- [The problem]:
Given the listing below, write out exactly the lines starting with the line that has "stapler: none [213,881,312,965]" and going on through the line that has "laptop: present [228,759,672,1126]", both kept.

- [Data listing]:
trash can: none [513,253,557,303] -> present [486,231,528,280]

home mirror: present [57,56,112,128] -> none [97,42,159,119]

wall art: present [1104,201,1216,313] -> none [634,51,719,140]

==

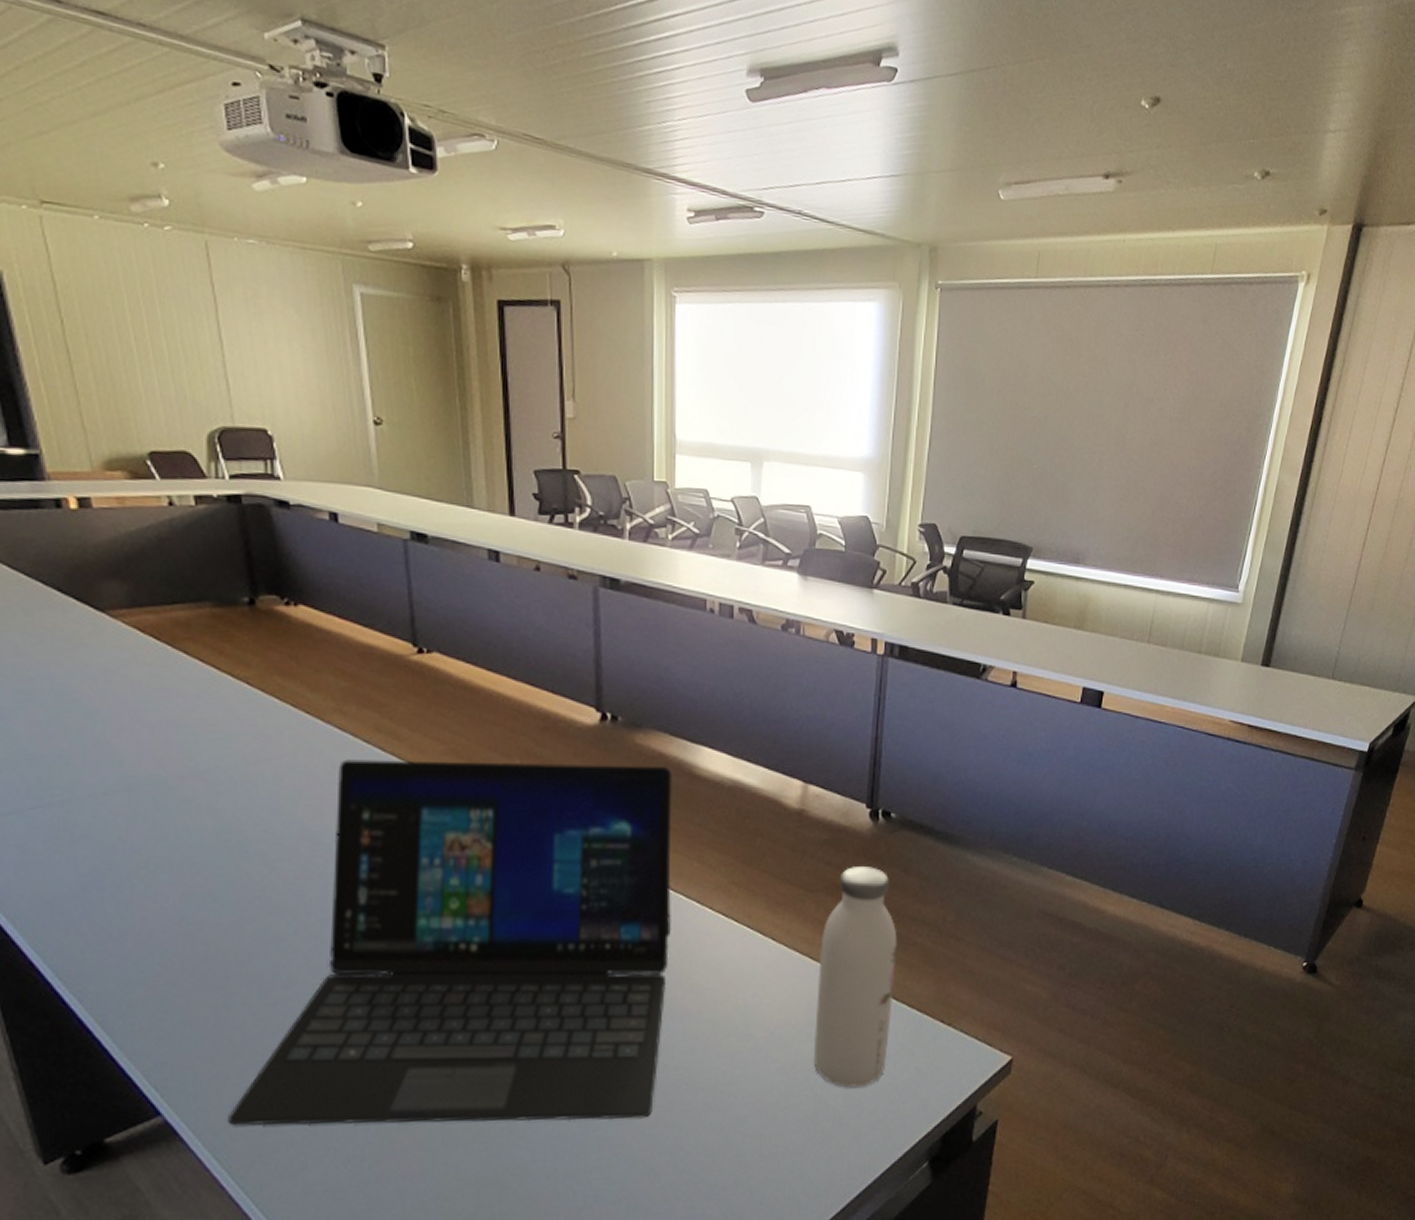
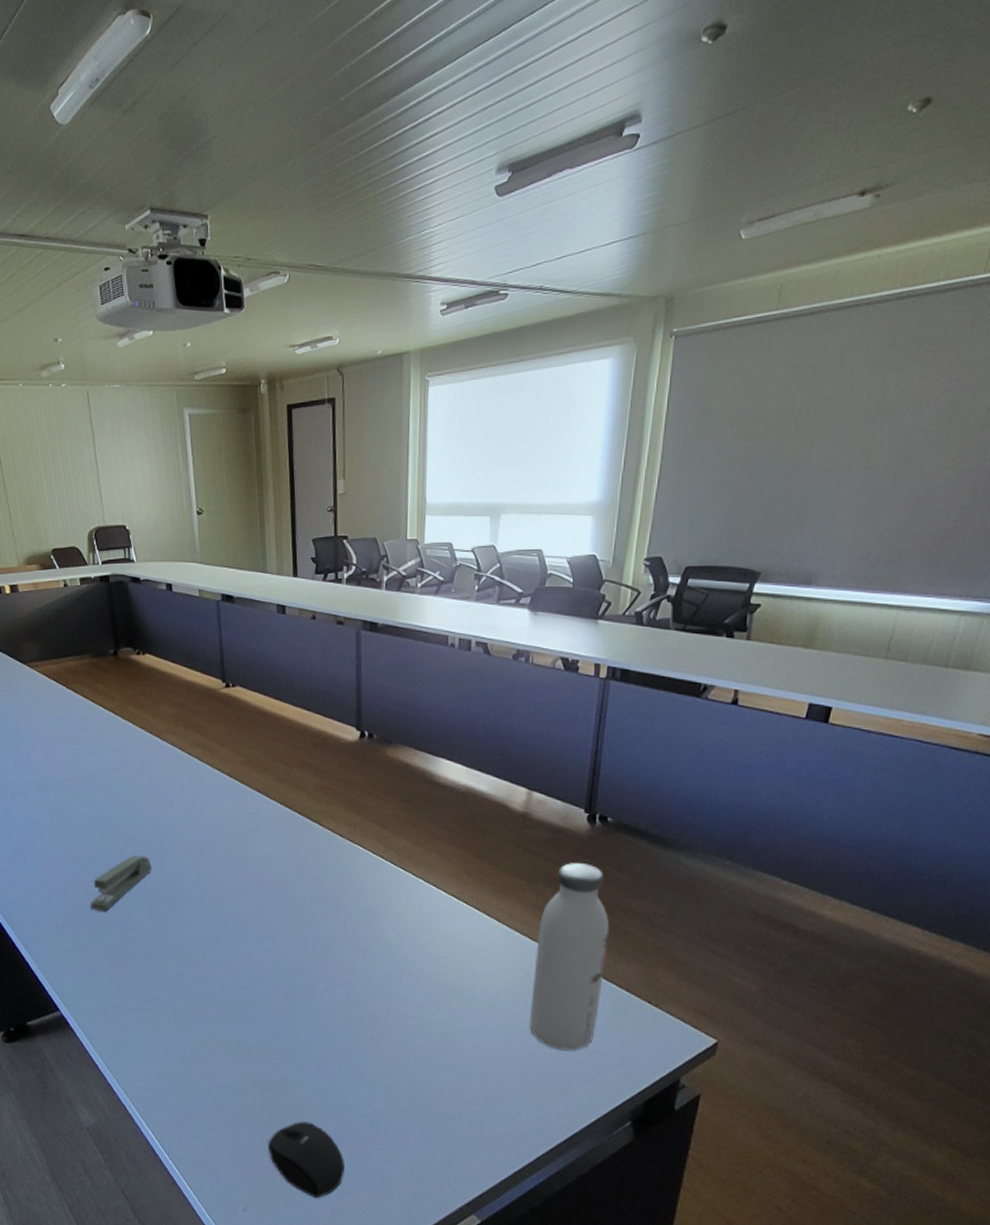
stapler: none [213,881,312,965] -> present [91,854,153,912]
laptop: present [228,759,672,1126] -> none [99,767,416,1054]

- [Task solution]:
stapler: none [213,881,312,965] -> present [91,854,153,912]
laptop: present [228,759,672,1126] -> none [99,767,416,1054]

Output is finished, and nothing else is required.